Which in fact is a total lie. vgpuvm shows that it is using the hardware GPU, nvidia-smi shows it, and dxdiag in the guest vm shows it is using it.

Any ideas?

[root@smview1:/vmfs/volumes/9d2dede8-7f3698ef/Training-0004] grep -i ‘mks|’ vmware.log
2016-06-09T15:41:56.342Z| mks| I120: VTHREAD start thread 2 “mks” pid 39369
2016-06-09T15:41:56.342Z| mks| I120: MKS thread is alive
2016-06-09T15:41:56.343Z| mks| I120: MKS-RenderMain: RenderMain: PowerOn allowed 0 1 1 1 0
2016-06-09T15:41:56.343Z| mks| I120: MKS-RenderMain: Collecting RenderOps caps…
2016-06-09T15:41:56.344Z| mks| W110: GLWindow: Unable to reserve host GPU resources
2016-06-09T15:41:56.351Z| mks| I120: MKS-SWP: plugin started - llvmpipe (LLVM 3.3, 256 bits)
2016-06-09T15:41:56.351Z| mks| I120: Started Shim3D
2016-06-09T15:41:56.352Z| mks| I120: Stopped Shim3D
2016-06-09T15:41:56.352Z| mks| I120: MKS-SWP: plugin stopped
2016-06-09T15:41:56.352Z| mks| I120: MKS-RenderMain: Starting MKSBasicOps
2016-06-09T15:41:56.352Z| mks| I120: KHBKL: Unable to parse keystring at: ‘’

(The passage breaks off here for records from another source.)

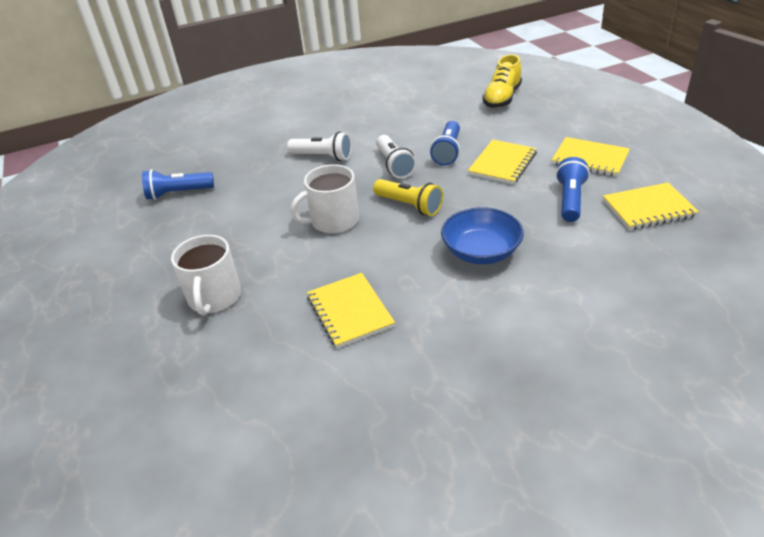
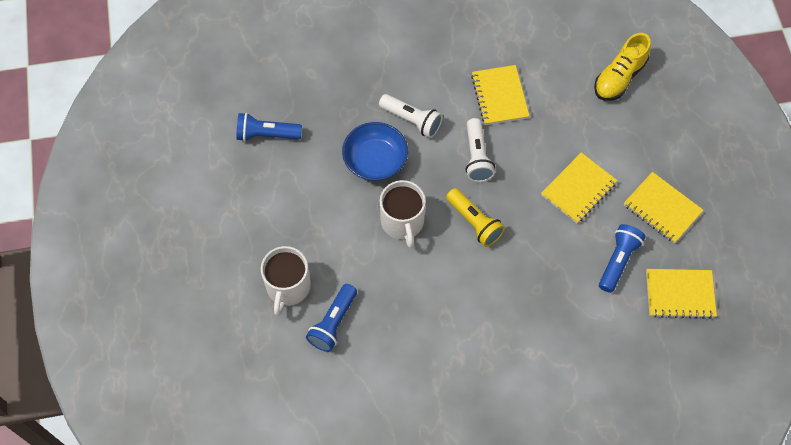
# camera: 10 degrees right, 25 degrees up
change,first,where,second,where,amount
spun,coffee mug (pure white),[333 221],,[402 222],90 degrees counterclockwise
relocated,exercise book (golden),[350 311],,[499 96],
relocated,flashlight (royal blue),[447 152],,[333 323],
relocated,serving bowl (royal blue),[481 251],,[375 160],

2016-06-09T15:41:56.352Z| mks| I120: MKS-RemoteMgr: Set default display name: Training-0004
2016-06-09T15:41:56.352Z| mks| I120: MKS-RemoteMgr: Loading VNC Configuration from VM config file
[root@smview1:/vmfs/volumes/9d2dede8-7f3698ef/Training-0004]
[root@smview1:/vmfs/volumes/9d2dede8-7f3698ef/Training-0004]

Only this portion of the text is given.